(Data listing)

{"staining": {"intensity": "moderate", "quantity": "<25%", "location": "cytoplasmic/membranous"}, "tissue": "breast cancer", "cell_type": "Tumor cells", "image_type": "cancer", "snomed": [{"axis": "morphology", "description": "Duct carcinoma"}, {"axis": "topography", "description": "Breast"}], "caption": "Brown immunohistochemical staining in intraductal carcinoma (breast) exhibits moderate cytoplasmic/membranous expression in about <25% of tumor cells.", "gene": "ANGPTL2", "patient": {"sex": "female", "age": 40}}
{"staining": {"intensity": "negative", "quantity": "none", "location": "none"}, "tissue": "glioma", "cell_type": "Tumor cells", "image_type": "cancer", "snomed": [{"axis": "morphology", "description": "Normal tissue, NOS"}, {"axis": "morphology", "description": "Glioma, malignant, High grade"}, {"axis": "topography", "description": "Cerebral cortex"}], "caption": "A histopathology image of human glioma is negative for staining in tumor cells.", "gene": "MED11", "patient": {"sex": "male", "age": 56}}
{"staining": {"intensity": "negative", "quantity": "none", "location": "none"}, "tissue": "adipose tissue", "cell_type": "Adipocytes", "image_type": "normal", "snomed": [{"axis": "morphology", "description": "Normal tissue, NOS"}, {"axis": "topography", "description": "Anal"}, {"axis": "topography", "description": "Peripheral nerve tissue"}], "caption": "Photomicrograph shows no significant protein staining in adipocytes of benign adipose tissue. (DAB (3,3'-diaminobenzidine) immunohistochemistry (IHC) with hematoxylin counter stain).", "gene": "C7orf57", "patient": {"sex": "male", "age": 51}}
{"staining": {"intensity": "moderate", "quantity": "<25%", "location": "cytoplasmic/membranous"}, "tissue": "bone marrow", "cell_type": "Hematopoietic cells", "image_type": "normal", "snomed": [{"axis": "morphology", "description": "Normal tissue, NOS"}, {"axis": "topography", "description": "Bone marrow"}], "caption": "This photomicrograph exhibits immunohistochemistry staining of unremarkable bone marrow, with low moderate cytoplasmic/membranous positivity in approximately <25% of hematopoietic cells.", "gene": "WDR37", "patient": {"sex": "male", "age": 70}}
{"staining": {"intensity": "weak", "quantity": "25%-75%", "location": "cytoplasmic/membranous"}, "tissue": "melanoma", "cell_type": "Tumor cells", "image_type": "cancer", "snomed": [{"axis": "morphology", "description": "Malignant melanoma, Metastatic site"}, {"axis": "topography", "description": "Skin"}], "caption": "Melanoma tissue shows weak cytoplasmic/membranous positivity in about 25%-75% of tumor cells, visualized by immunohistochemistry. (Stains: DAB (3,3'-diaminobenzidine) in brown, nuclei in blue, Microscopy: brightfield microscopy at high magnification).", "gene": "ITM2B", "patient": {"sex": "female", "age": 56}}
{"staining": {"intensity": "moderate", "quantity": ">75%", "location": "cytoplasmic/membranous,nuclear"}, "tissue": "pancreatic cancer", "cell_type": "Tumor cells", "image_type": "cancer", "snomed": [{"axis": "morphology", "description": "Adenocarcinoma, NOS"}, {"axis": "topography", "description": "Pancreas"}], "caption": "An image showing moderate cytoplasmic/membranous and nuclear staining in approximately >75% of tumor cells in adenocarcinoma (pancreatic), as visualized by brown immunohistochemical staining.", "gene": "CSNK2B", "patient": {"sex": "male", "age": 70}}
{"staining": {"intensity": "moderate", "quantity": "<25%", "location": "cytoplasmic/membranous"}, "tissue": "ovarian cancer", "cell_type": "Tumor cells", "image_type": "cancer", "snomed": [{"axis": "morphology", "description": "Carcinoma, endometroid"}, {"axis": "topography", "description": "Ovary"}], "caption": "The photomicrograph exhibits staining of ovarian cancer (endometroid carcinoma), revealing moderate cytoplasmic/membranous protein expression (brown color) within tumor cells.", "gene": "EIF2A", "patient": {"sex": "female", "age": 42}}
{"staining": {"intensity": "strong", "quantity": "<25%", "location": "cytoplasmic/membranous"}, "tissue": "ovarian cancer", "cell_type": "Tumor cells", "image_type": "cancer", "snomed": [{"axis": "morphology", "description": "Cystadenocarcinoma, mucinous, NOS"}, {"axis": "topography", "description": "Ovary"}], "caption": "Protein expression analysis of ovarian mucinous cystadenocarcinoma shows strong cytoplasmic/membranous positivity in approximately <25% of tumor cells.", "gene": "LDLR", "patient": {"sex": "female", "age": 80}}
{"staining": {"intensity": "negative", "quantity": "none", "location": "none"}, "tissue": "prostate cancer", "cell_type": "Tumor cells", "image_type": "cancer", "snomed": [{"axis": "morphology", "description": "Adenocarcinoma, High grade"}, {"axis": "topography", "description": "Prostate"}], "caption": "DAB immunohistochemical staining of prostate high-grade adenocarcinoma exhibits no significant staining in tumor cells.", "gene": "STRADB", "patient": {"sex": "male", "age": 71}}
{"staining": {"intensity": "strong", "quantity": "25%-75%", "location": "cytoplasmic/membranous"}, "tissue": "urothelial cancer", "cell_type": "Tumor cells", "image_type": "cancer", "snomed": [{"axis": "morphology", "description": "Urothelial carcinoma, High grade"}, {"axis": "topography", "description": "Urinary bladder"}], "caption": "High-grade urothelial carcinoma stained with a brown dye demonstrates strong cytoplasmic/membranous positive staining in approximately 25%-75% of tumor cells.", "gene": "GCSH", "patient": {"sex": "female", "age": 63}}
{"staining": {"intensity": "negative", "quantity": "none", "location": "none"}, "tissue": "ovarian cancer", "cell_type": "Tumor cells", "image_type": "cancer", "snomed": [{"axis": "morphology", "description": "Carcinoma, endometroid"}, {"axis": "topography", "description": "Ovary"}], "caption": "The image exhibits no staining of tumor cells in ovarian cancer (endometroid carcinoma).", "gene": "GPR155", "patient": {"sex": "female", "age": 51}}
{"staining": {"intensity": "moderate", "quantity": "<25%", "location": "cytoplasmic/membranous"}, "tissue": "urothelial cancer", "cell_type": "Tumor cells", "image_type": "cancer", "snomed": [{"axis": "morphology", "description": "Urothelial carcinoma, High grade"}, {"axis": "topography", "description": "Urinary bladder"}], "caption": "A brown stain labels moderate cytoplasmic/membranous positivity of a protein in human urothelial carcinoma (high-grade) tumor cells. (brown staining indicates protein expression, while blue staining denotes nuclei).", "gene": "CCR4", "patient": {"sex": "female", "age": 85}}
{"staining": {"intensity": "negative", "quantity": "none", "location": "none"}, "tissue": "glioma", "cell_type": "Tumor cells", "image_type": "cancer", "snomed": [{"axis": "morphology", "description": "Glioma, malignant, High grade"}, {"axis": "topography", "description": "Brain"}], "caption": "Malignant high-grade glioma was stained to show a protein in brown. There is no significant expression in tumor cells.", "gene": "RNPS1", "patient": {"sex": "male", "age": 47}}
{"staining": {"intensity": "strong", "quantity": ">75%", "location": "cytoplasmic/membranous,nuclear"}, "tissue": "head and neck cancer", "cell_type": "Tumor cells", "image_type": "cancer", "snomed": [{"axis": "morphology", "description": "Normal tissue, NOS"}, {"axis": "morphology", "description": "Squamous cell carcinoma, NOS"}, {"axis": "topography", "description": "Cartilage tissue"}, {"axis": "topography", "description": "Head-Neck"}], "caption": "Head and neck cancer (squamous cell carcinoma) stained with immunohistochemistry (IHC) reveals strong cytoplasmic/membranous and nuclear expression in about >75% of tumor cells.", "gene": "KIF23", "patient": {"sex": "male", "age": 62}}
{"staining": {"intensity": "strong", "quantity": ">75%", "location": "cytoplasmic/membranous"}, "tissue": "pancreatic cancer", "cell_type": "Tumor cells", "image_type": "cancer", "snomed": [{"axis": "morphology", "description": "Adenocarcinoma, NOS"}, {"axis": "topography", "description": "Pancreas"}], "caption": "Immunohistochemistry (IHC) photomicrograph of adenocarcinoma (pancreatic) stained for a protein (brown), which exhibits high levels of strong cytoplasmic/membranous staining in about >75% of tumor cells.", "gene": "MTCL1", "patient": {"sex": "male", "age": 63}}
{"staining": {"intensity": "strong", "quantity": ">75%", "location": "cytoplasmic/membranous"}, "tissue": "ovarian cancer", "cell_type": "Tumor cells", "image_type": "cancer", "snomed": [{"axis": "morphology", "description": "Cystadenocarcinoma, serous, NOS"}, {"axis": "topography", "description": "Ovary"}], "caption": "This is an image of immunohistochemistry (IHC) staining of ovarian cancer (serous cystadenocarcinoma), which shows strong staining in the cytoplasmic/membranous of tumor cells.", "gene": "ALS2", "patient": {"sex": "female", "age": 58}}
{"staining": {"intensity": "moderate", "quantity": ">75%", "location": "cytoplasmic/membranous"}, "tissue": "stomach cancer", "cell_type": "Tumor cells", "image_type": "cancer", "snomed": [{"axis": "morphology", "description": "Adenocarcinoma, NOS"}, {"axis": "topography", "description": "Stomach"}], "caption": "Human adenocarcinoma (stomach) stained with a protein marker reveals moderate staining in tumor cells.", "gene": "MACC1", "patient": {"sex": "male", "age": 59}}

(End Data listing)

- **Task statement**:
Every line of the records that includes the word "pancreatic" should be gathered.

- **Expected answer**:
{"staining": {"intensity": "moderate", "quantity": ">75%", "location": "cytoplasmic/membranous,nuclear"}, "tissue": "pancreatic cancer", "cell_type": "Tumor cells", "image_type": "cancer", "snomed": [{"axis": "morphology", "description": "Adenocarcinoma, NOS"}, {"axis": "topography", "description": "Pancreas"}], "caption": "An image showing moderate cytoplasmic/membranous and nuclear staining in approximately >75% of tumor cells in adenocarcinoma (pancreatic), as visualized by brown immunohistochemical staining.", "gene": "CSNK2B", "patient": {"sex": "male", "age": 70}}
{"staining": {"intensity": "strong", "quantity": ">75%", "location": "cytoplasmic/membranous"}, "tissue": "pancreatic cancer", "cell_type": "Tumor cells", "image_type": "cancer", "snomed": [{"axis": "morphology", "description": "Adenocarcinoma, NOS"}, {"axis": "topography", "description": "Pancreas"}], "caption": "Immunohistochemistry (IHC) photomicrograph of adenocarcinoma (pancreatic) stained for a protein (brown), which exhibits high levels of strong cytoplasmic/membranous staining in about >75% of tumor cells.", "gene": "MTCL1", "patient": {"sex": "male", "age": 63}}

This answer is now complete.